Artigo de Sónia Franco, a Correspondente Diáspora Lusa na Madeira que retrata uma história mirabolante de um emigrante madeirense.
O rapaz dos olhos azuis
“Com esta fé seremos capazes de retirar da montanha do desespero uma pedra de esperança”, disse-o Martin Luther King Jr. em Washington, a 28 de Agosto de 1963.
No mesmo ano, um jovem de olhos azuis, oriundo de uma família numerosa pobre, agarrava-se à sua fé e partia em busca de um sonho. Fugiu da fome, da miséria, do trabalho árduo do campo. Para trás, ficaram os irmãos, os pais e uma vida que adivinhava ser repleta de sérias dificuldades, numa terra demasiado pequena e pobre para a sua ambição. Com poucos pertences, escondeu-se num navio de carga.
Chegou a Lourenço Marques com a bagagem cheia de vontade de vencer na vida. Procurou o homem que todos falavam. Era ele quem ajudava os conterrâneos que fugiam à procura de algo melhor. O encontro não demorou muito e aos 16 anos, o jovem fugitivo de olhos azuis já tinha tecto, pão, roupa e trabalho. Foi acolhido por alguém que ainda hoje merece o seu maior respeito e admiração.
Durante meses esforçou-se na lavoura, mas sempre com a ideia fixa de que não poderia ficar por ali. Não chegou a ouvir um dos discursos mais famosos da História, mas as pedras da esperança foram rolando pela encosta da montanha do desespero e o jovem de olhos azuis não tardou em tomar uma decisão: partir em busca do desconhecido e fazer fortuna em terras diferentes.
A derradeira decisão chegou num dia igual a outro qualquer. O dinheiro amealhado ao longo dos meses na lavoura serviu para pagar o transporte ilegal para outro país. A solução encontrada para passar a fronteira foi escabrosa na altura e ainda hoje o é. Escondeu-se numa carcaça de vaca. O camião transportava carne para a África do Sul e o jovem não hesitou nesta fuga no mínimo criativa. Foram horas de agonia e mal-estar, mas a determinação e a fé num futuro melhor ajudaram-no a suportar os sacrifícios.

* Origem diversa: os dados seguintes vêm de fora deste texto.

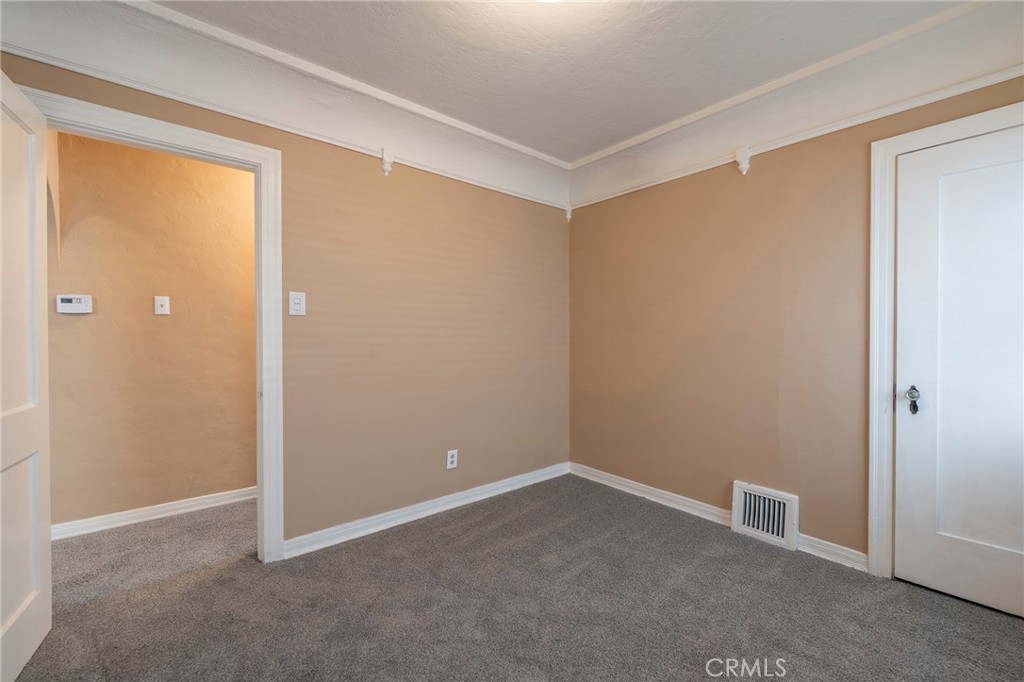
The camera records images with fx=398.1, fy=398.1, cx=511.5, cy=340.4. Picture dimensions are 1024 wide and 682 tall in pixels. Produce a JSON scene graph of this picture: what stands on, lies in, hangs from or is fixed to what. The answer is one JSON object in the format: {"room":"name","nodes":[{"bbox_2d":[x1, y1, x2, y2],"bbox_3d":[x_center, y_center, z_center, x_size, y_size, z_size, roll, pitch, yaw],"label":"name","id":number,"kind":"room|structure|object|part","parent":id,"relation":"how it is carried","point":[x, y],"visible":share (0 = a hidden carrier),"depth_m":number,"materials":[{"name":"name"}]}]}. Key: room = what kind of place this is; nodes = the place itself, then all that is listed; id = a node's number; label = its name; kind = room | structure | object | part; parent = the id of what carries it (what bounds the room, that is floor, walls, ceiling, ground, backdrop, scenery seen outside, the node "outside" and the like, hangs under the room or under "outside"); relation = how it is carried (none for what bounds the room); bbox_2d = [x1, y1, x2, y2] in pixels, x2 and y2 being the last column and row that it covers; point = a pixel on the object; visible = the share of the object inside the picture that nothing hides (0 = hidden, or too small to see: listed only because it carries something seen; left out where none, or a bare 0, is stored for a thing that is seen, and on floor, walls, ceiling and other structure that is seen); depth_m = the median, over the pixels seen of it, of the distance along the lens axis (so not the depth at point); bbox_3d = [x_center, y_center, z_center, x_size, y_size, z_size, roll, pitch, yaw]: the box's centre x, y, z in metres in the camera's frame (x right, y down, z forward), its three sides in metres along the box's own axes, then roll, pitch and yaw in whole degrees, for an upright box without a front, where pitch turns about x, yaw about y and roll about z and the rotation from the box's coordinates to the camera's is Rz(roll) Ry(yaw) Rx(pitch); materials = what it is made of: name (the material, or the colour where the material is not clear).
{"room":"bedroom","nodes":[
{"label":"bedroom","id":0,"kind":"room"},
{"bbox_2d":[47,130,258,532],"bbox_3d":[-2.216,-0.140,2.674,3.801,2.558,0.121,0,1,-41],"label":"hallway wall","id":1,"kind":"structure","parent":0,"point":[143,303],"depth_m":2.52,"materials":[{"name":"beige paint"}]},
{"bbox_2d":[55,294,92,313],"bbox_3d":[-2.607,-0.217,2.367,0.148,0.109,0.030,0,1,-41],"label":"thermostat","id":2,"kind":"object","parent":1,"relation":"attached to","point":[79,305],"visible":0.98,"depth_m":2.36,"materials":[{"name":"white plastic"}]},
{"bbox_2d":[50,486,256,540],"bbox_3d":[-2.255,1.100,2.551,3.000,0.088,0.022,0,1,-41],"label":"baseboard","id":3,"kind":"structure","parent":1,"relation":"attached to","point":[169,508],"depth_m":2.52,"materials":[{"name":"white paint"}]},
{"bbox_2d":[154,295,169,315],"bbox_3d":[-2.297,-0.233,2.614,0.074,0.120,0.018,0,1,-41],"label":"light switch","id":4,"kind":"object","parent":1,"relation":"attached to","point":[159,303],"visible":0.96,"depth_m":2.61,"materials":[{"name":"white plastic"}]},
{"bbox_2d":[0,48,571,553],"bbox_3d":[-0.933,-0.117,2.401,3.688,2.514,0.132,0,1,-41],"label":"left wall","id":5,"kind":"structure","parent":0,"point":[475,243],"depth_m":2.51,"materials":[{"name":"beige paint"}]},
{"bbox_2d":[14,82,284,562],"bbox_3d":[-1.566,0.100,1.820,0.969,2.078,0.176,0,1,-41],"label":"door frame","id":6,"kind":"structure","parent":5,"relation":"attached to","point":[265,156],"depth_m":2.02,"materials":[{"name":"white paint"}]},
{"bbox_2d":[0,66,52,681],"bbox_3d":[-1.651,0.127,1.248,0.165,2.029,0.808,0,1,-41],"label":"open door","id":7,"kind":"structure","parent":6,"relation":"attached to","point":[37,529],"depth_m":1.42,"materials":[{"name":"white paint"}]},
{"bbox_2d":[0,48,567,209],"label":"picture rail","id":8,"kind":"object","parent":5,"relation":"attached to","point":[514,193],"visible":0.77,"depth_m":1.96,"materials":[{"name":"white paint"}]},
{"bbox_2d":[0,0,574,210],"bbox_3d":[-0.837,-1.276,2.290,3.173,0.278,0.127,0,1,-41],"label":"crown molding","id":9,"kind":"structure","parent":5,"relation":"attached to","point":[101,12],"depth_m":1.98,"materials":[{"name":"white paint"}]},
{"bbox_2d":[288,291,305,316],"bbox_3d":[-1.145,-0.197,2.124,0.078,0.127,0.015,0,1,-41],"label":"light switch","id":10,"kind":"object","parent":5,"relation":"attached to","point":[297,301],"visible":0.98,"depth_m":2.12,"materials":[{"name":"white plastic"}]},
{"bbox_2d":[380,148,394,175],"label":"corbel","id":11,"kind":"object","parent":5,"relation":"attached to","point":[387,168],"visible":0.97,"depth_m":2.39,"materials":[{"name":"white paint"}]},
{"bbox_2d":[282,461,570,559],"bbox_3d":[-0.382,1.097,2.754,2.237,0.090,0.019,0,1,-41],"label":"baseboard","id":12,"kind":"structure","parent":5,"relation":"attached to","point":[421,508],"depth_m":2.52,"materials":[{"name":"white paint"}]},
{"bbox_2d":[446,449,457,469],"bbox_3d":[-0.409,0.809,2.720,0.076,0.124,0.009,0,1,-41],"label":"wall outlet","id":13,"kind":"object","parent":5,"relation":"attached to","point":[449,456],"visible":0.99,"depth_m":2.72,"materials":[{"name":"white plastic"}]},
{"bbox_2d":[9,472,1023,681],"bbox_3d":[-0.526,1.198,1.376,4.719,0.098,4.751,0,1,-41],"label":"carpet floor","id":14,"kind":"structure","parent":0,"point":[1000,625],"depth_m":1.71,"materials":[{"name":"grey carpet"}]},
{"bbox_2d":[150,0,968,160],"bbox_3d":[0.017,-1.460,1.036,4.127,0.109,3.571,0,1,-41],"label":"ceiling","id":15,"kind":"structure","parent":0,"point":[518,140],"depth_m":1.95,"materials":[{"name":"white paint"}]},
{"bbox_2d":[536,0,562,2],"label":"ceiling light","id":16,"kind":"object","parent":15,"relation":"attached to","point":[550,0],"visible":0.99,"depth_m":1.55,"materials":[{"name":"white"}]},
{"bbox_2d":[567,66,1023,574],"bbox_3d":[1.562,-0.127,2.356,0.138,2.555,3.267,0,1,-41],"label":"right wall","id":17,"kind":"structure","parent":0,"point":[598,207],"depth_m":2.43,"materials":[{"name":"beige paint"}]},
{"bbox_2d":[564,204,572,221],"bbox_3d":[0.484,-1.096,3.406,0.056,0.148,0.056,0,1,-41],"label":"corbel","id":18,"kind":"object","parent":17,"relation":"attached to","point":[568,215],"visible":0.9,"depth_m":3.40,"materials":[{"name":"white paint"}]},
{"bbox_2d":[566,461,868,573],"bbox_3d":[1.196,1.088,2.637,0.019,0.093,2.231,0,1,-41],"label":"baseboard","id":19,"kind":"structure","parent":17,"relation":"attached to","point":[604,480],"depth_m":2.62,"materials":[{"name":"white paint"}]},
{"bbox_2d":[735,146,751,174],"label":"corbel","id":20,"kind":"object","parent":17,"relation":"attached to","point":[744,170],"visible":0.97,"depth_m":2.37,"materials":[{"name":"white paint"}]},
{"bbox_2d":[731,480,798,549],"bbox_3d":[1.459,0.999,2.306,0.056,0.275,0.331,0,1,-41],"label":"wall vent","id":21,"kind":"object","parent":17,"relation":"attached to","point":[786,510],"visible":0.99,"depth_m":2.29,"materials":[{"name":"white metal"}]},
{"bbox_2d":[563,0,1023,209],"bbox_3d":[1.495,-1.261,2.193,0.102,0.270,3.031,0,1,-41],"label":"crown molding","id":22,"kind":"structure","parent":17,"relation":"attached to","point":[614,164],"depth_m":2.07,"materials":[{"name":"white paint"}]},
{"bbox_2d":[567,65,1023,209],"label":"picture rail","id":23,"kind":"object","parent":17,"relation":"attached to","point":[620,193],"visible":0.8,"depth_m":2.07,"materials":[{"name":"white paint"}]},
{"bbox_2d":[868,102,1023,581],"bbox_3d":[2.075,0.087,1.624,0.042,2.123,0.918,0,1,-41],"label":"door frame","id":24,"kind":"structure","parent":17,"relation":"attached to","point":[874,221],"depth_m":1.92,"materials":[{"name":"white paint"}]},
{"bbox_2d":[893,122,1023,617],"bbox_3d":[2.101,0.130,1.603,0.102,2.034,0.806,0,1,-41],"label":"white door","id":25,"kind":"structure","parent":24,"relation":"in","point":[906,508],"depth_m":1.77,"materials":[{"name":"white paint"}]},
{"bbox_3d":[1.924,0.285,1.921,0.065,0.121,0.066,0,1,-41],"label":"doorknob","id":26,"kind":"part","parent":25,"relation":"part of","materials":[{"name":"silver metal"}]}
]}

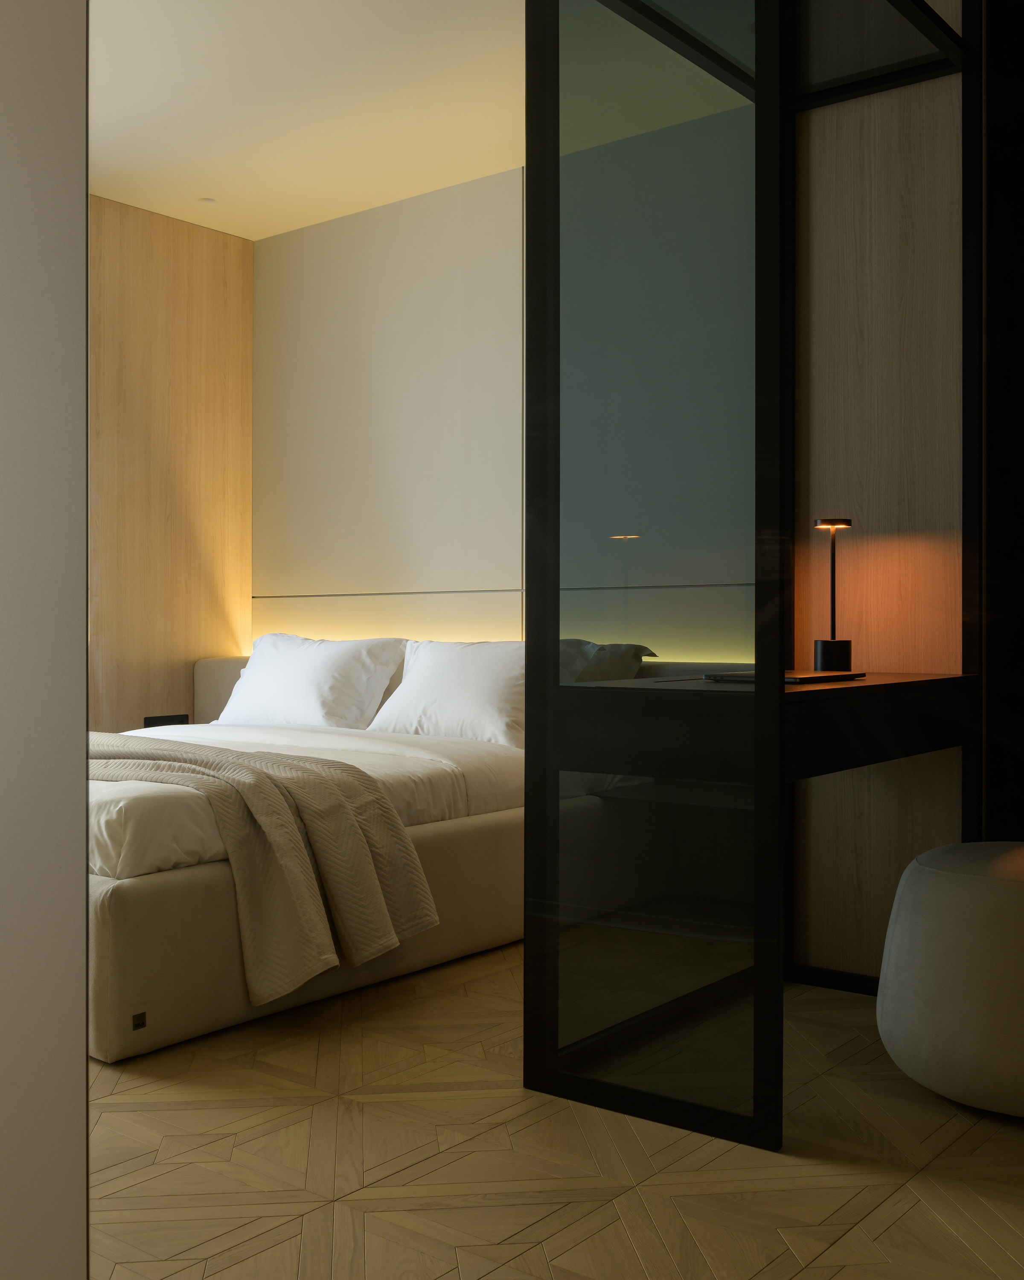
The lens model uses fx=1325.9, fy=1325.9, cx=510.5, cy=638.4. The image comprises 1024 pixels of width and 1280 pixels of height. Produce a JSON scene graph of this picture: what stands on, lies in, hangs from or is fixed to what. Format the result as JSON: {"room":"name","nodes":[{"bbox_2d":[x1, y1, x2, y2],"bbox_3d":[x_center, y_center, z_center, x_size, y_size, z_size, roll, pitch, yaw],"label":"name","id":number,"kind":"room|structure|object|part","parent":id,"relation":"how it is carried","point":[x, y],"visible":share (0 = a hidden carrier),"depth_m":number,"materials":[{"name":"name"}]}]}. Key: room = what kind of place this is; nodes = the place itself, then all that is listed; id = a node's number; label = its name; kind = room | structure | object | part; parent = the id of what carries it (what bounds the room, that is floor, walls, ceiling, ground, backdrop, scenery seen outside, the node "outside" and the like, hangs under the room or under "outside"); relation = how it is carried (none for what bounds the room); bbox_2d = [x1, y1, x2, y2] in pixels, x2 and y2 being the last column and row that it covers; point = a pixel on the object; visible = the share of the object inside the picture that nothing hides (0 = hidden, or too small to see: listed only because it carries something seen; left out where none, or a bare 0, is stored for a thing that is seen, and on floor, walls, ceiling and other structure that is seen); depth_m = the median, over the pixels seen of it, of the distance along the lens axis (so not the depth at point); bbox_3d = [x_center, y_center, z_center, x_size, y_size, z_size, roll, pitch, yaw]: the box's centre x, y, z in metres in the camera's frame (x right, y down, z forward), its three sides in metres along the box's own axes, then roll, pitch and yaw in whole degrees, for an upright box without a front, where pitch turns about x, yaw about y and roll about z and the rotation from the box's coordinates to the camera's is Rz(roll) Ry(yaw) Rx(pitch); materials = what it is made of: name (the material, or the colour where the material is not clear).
{"room":"bedroom","nodes":[
{"label":"bedroom","id":0,"kind":"room"},
{"bbox_2d":[0,0,90,1279],"bbox_3d":[-0.826,-0.307,0.906,2.033,2.495,0.565,0,0,38],"label":"white wall","id":1,"kind":"structure","parent":0,"point":[84,1063],"depth_m":0.74,"materials":[{"name":"white paint"}]},
{"bbox_2d":[87,194,255,733],"bbox_3d":[-2.305,-0.423,4.462,0.199,2.650,3.621,0,0,38],"label":"wood panel wall","id":2,"kind":"structure","parent":0,"point":[236,244],"depth_m":5.45,"materials":[{"name":"brown wood"}]},
{"bbox_2d":[141,712,189,727],"bbox_3d":[-1.409,0.385,5.406,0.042,0.143,0.217,0,0,38],"label":"wall socket","id":3,"kind":"object","parent":2,"relation":"attached to","point":[153,721],"visible":0.59,"depth_m":5.40,"materials":[{"name":"black plastic"}]},
{"bbox_2d":[87,0,526,240],"bbox_3d":[-0.495,-1.801,3.058,4.675,0.184,3.444,0,0,38],"label":"ceiling","id":4,"kind":"structure","parent":0,"point":[202,187],"depth_m":4.30,"materials":[{"name":"paint"}]},
{"bbox_2d":[197,196,217,205],"bbox_3d":[-1.219,-1.762,5.332,0.088,0.018,0.089,0,0,38],"label":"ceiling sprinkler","id":5,"kind":"object","parent":4,"relation":"attached to","point":[208,200],"visible":0.98,"depth_m":5.32,"materials":[{"name":"white"}]},
{"bbox_2d":[252,165,522,646],"bbox_3d":[-0.025,-0.422,5.077,2.600,2.610,0.212,0,0,38],"label":"back wall","id":6,"kind":"structure","parent":0,"point":[371,244],"depth_m":5.28,"materials":[{"name":"beige paint"}]},
{"bbox_2d":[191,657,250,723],"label":"headboard","id":7,"kind":"object","parent":6,"relation":"attached to","point":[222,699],"visible":0.14,"depth_m":5.64,"materials":[{"name":"fabric"}]},
{"bbox_2d":[82,941,1023,1279],"bbox_3d":[-0.784,0.940,2.129,5.553,0.108,4.895,0,0,38],"label":"floor","id":8,"kind":"structure","parent":0,"point":[906,1218],"depth_m":2.24,"materials":[{"name":"brown wood"}]},
{"bbox_2d":[85,710,522,1066],"bbox_3d":[-0.937,0.473,4.168,2.128,0.812,2.201,0,0,38],"label":"bed","id":9,"kind":"object","parent":8,"relation":"on","point":[122,904],"visible":0.44,"depth_m":3.17,"materials":[{"name":"fabric"}]},
{"bbox_2d":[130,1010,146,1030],"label":"label","id":10,"kind":"object","parent":9,"relation":"attached to","point":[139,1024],"visible":0.94,"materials":[{"name":"metal"}]},
{"bbox_2d":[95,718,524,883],"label":"duvet","id":11,"kind":"object","parent":9,"relation":"on","point":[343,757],"visible":0.36,"depth_m":3.67,"materials":[{"name":"white fabric"}]},
{"bbox_2d":[89,732,442,1005],"bbox_3d":[-1.100,0.552,3.693,1.946,0.543,0.661,0,0,38],"label":"throw blanket","id":12,"kind":"object","parent":11,"relation":"on","point":[219,752],"visible":0.66,"depth_m":3.18,"materials":[{"name":"beige fabric"}]},
{"bbox_2d":[213,634,408,729],"bbox_3d":[-0.778,0.178,5.104,0.856,0.381,0.377,0,0,38],"label":"pillow","id":13,"kind":"object","parent":9,"relation":"on","point":[302,694],"visible":0.93,"depth_m":4.94,"materials":[{"name":"white fabric"}]},
{"bbox_2d":[366,638,524,747],"bbox_3d":[-0.149,0.191,4.596,0.799,0.376,0.350,0,0,38],"label":"pillow","id":14,"kind":"object","parent":9,"relation":"on","point":[456,694],"visible":0.77,"depth_m":4.50,"materials":[{"name":"white fabric"}]},
{"bbox_2d":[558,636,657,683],"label":"pillow","id":15,"kind":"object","parent":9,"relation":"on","point":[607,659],"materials":[{"name":"white fabric"}]},
{"bbox_2d":[525,0,986,1152],"bbox_3d":[1.466,-0.386,2.344,2.713,2.504,1.859,0,0,38],"label":"glass partition","id":16,"kind":"object","parent":8,"relation":"on","point":[779,658],"visible":1,"depth_m":2.53,"materials":[{"name":"black glass"}]},
{"bbox_2d":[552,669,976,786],"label":"desk","id":17,"kind":"object","parent":16,"relation":"attached to","point":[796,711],"visible":0.77,"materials":[{"name":"wood"}]},
{"bbox_2d":[704,669,866,684],"bbox_3d":[0.608,0.082,2.927,0.223,0.020,0.311,0,0,38],"label":"laptop","id":18,"kind":"object","parent":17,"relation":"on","point":[793,678],"visible":0.93,"depth_m":2.85,"materials":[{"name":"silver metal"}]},
{"bbox_2d":[811,515,854,669],"bbox_3d":[0.792,-0.109,3.279,0.114,0.396,0.175,0,0,38],"label":"table lamp","id":19,"kind":"object","parent":17,"relation":"on","point":[832,645],"visible":0.99,"depth_m":3.28,"materials":[{"name":"black metal"}]},
{"bbox_3d":[0.817,0.047,3.367,0.096,0.089,0.097,0,0,38],"label":"cylindrical base","id":20,"kind":"part","parent":19,"relation":"part of","materials":[{"name":"black metal"}]},
{"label":"lamp shade","id":21,"kind":"part","parent":19,"relation":"part of","materials":[{"name":"black metal"}]},
{"bbox_2d":[878,842,1023,1123],"bbox_3d":[1.016,0.655,2.592,0.553,0.462,0.562,0,0,38],"label":"pouf","id":22,"kind":"object","parent":8,"relation":"on","point":[961,951],"visible":1,"depth_m":2.43,"materials":[{"name":"fabric"}]},
{"bbox_2d":[787,37,964,985],"bbox_3d":[1.024,-0.447,3.310,0.969,2.660,0.192,0,0,38],"label":"wood panel wall","id":23,"kind":"structure","parent":0,"point":[834,282],"depth_m":3.32,"materials":[{"name":"brown wood"}]},
{"bbox_2d":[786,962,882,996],"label":"baseboard","id":24,"kind":"structure","parent":23,"relation":"attached to","point":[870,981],"depth_m":3.35,"materials":[{"name":"black"}]},
{"bbox_2d":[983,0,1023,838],"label":"dark wall","id":25,"kind":"structure","parent":0,"point":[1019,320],"depth_m":3.28,"materials":[{"name":"black"}]}
]}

Mandela escreveu um dia que “a esperança é uma arma poderosa e nenhum poder no mundo pode privar-te dela” e foi justamente com a esperança que o fugitivo chegou ao seu destino. Esforçado e trabalhador fez fortuna num ápice. Constituiu família, criou um império e fez amizades sólidas com pessoas de raças diferentes da sua. Conhecedor do sofrimento, da vontade de querer mais e melhor e principalmente do que isso lhe havia custado, o jovem de olhos azuis fez questão de respeitar o próximo num país onde prevalecia o apartheid. Não precisou de explorar, maltratar, escravizar. Bastou-lhe ser… humano.
Meio século depois desta aventura, conheci o protagonista desta história. Numa manhã cinzenta, bateu-me à porta e deixei entrar esta incrível história de vida. Com uma vivacidade contagiante, falamos de tudo um pouco. Da terra natal que se desenvolveu de forma impressionante, da família que é preciso ajudar, das viagens que marcaram uma vida, do carro novo, dos negócios que precisa de investir. Da condição humana que tem de ser preservada acima de todas as coisas. Da importância de ajudar o próximo sem olhar a raças ou credos.
À minha frente, estava o jovem de olhos azuis, com o rosto marcado pelos anos. Não se chama Muhammad, nem Abdullah. Não é sírio, nem afegão, nem vai ao almoço de boas vindas em São Vicente. Chama-se Eduardo e é natural do Curral das Freiras.